■ **TASK DIRECTIONS**
Any pictures in the records below should be skipped; write out everything else exactly.

■ **RECORDED INFORMATION**

************

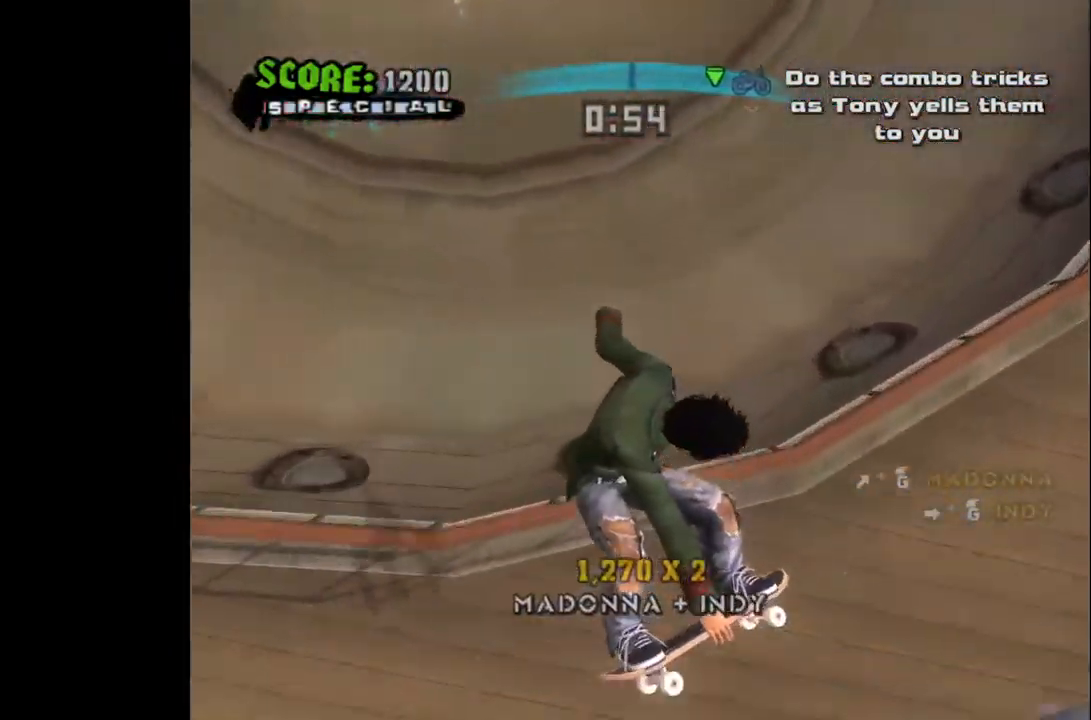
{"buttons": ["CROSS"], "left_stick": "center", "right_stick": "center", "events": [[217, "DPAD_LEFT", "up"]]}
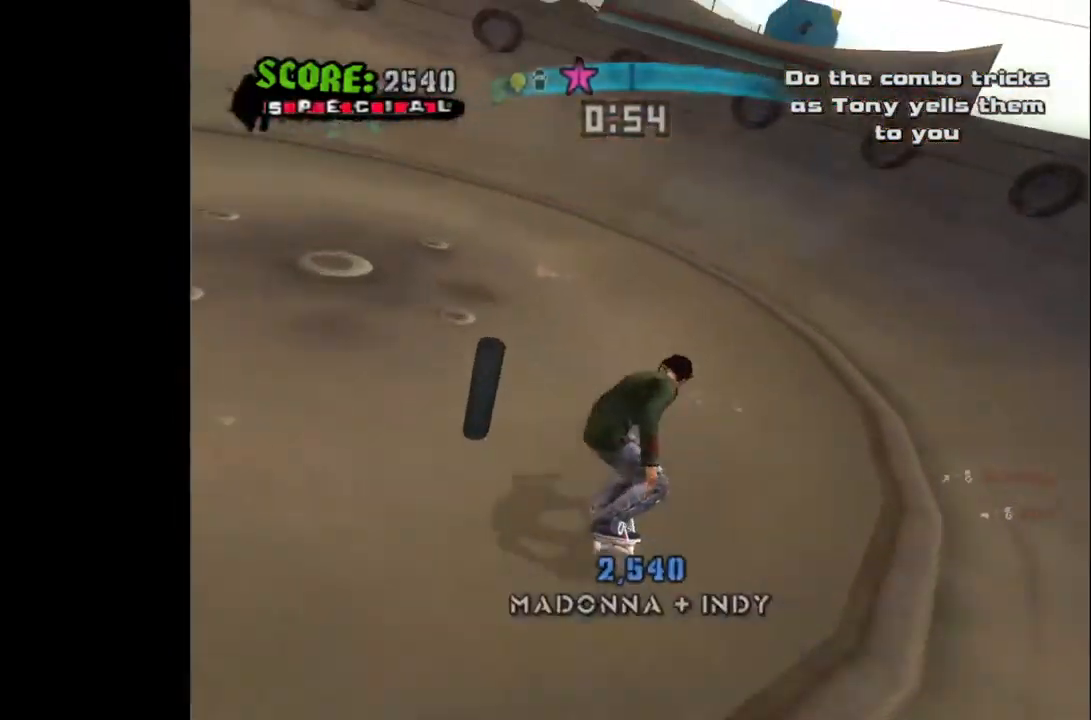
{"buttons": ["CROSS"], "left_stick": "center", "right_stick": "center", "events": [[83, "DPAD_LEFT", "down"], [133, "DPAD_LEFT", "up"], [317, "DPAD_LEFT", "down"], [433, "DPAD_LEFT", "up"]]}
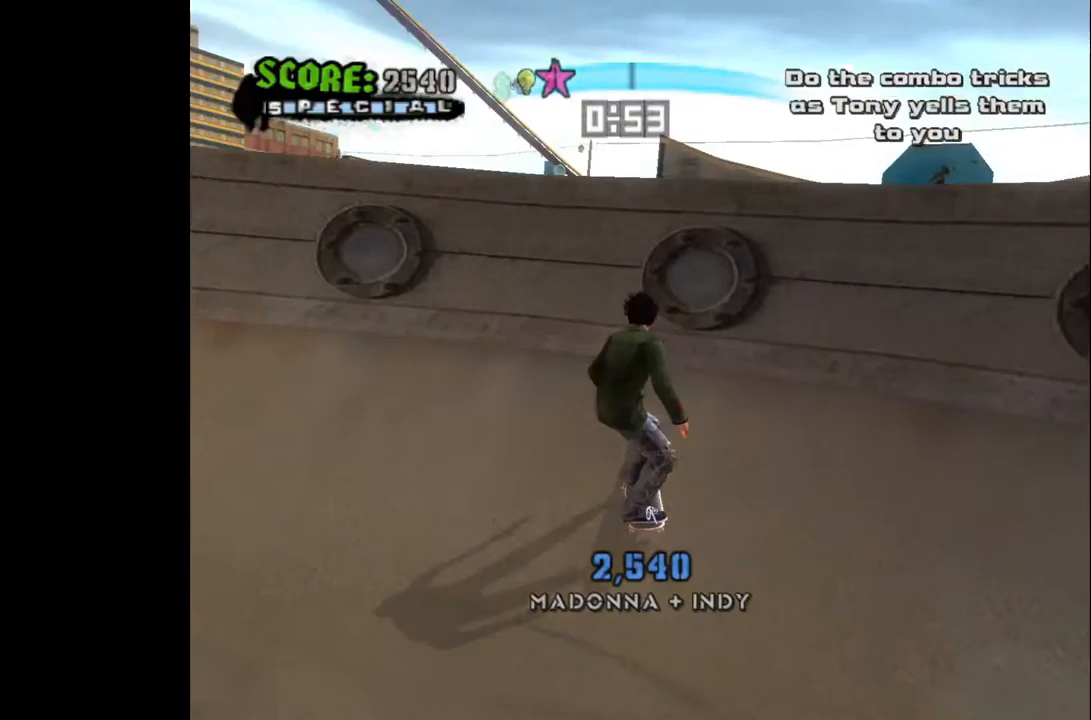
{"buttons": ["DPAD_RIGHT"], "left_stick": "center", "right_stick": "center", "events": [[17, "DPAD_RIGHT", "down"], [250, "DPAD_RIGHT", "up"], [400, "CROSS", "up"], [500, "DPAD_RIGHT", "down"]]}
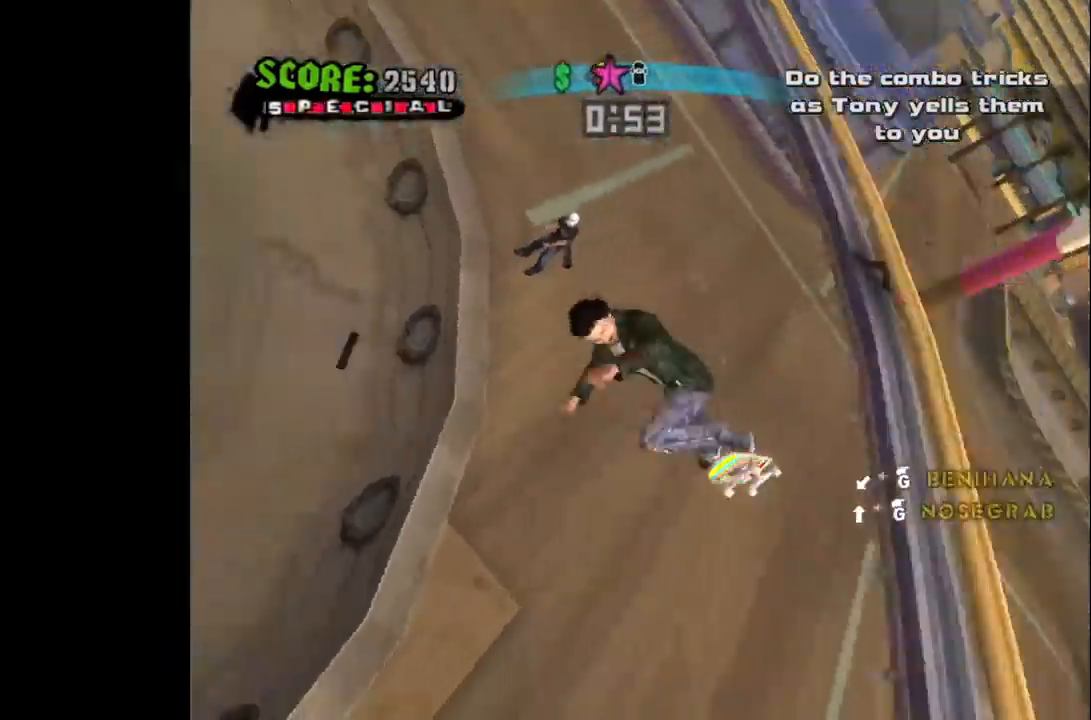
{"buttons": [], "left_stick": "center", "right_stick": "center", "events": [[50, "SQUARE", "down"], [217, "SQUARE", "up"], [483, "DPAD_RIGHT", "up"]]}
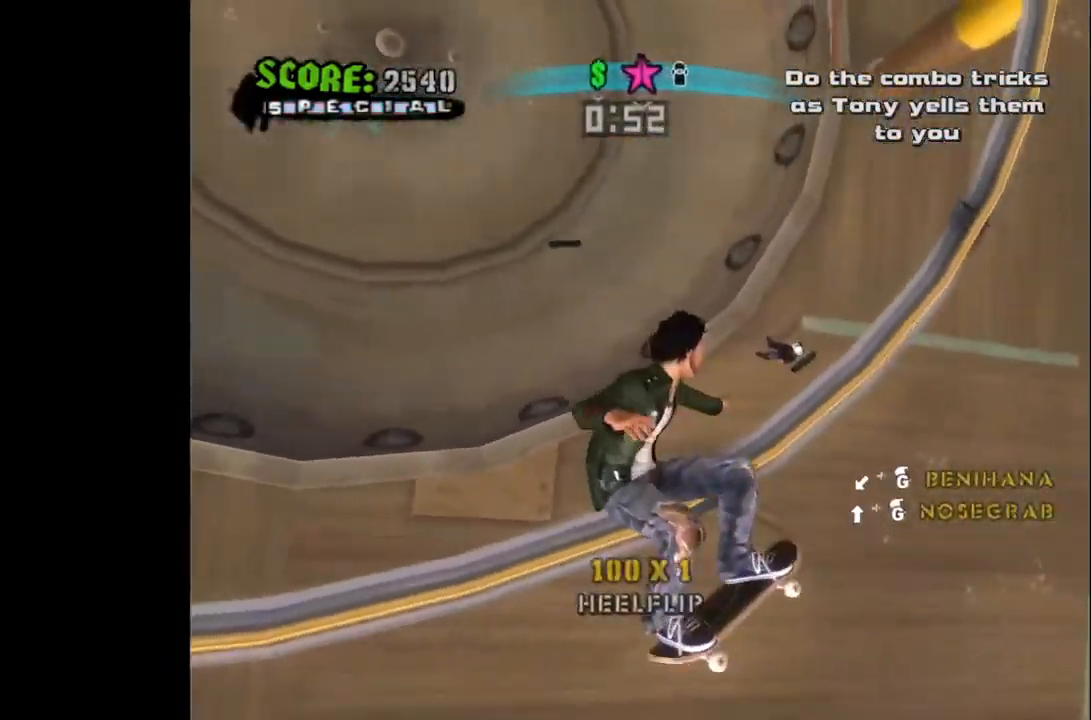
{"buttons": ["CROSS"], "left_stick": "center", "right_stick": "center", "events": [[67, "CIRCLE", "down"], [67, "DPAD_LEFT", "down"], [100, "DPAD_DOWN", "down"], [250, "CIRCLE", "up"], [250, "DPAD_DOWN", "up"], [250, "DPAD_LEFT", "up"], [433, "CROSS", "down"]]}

************

■ **OUTPUT OF THE TASK**
{"buttons": ["CROSS"], "left_stick": "center", "right_stick": "center", "events": [[217, "DPAD_LEFT", "up"]]}
{"buttons": ["CROSS"], "left_stick": "center", "right_stick": "center", "events": [[83, "DPAD_LEFT", "down"], [133, "DPAD_LEFT", "up"], [317, "DPAD_LEFT", "down"], [433, "DPAD_LEFT", "up"]]}
{"buttons": ["DPAD_RIGHT"], "left_stick": "center", "right_stick": "center", "events": [[17, "DPAD_RIGHT", "down"], [250, "DPAD_RIGHT", "up"], [400, "CROSS", "up"], [500, "DPAD_RIGHT", "down"]]}
{"buttons": [], "left_stick": "center", "right_stick": "center", "events": [[50, "SQUARE", "down"], [217, "SQUARE", "up"], [483, "DPAD_RIGHT", "up"]]}
{"buttons": ["CROSS"], "left_stick": "center", "right_stick": "center", "events": [[67, "CIRCLE", "down"], [67, "DPAD_LEFT", "down"], [100, "DPAD_DOWN", "down"], [250, "CIRCLE", "up"], [250, "DPAD_DOWN", "up"], [250, "DPAD_LEFT", "up"], [433, "CROSS", "down"]]}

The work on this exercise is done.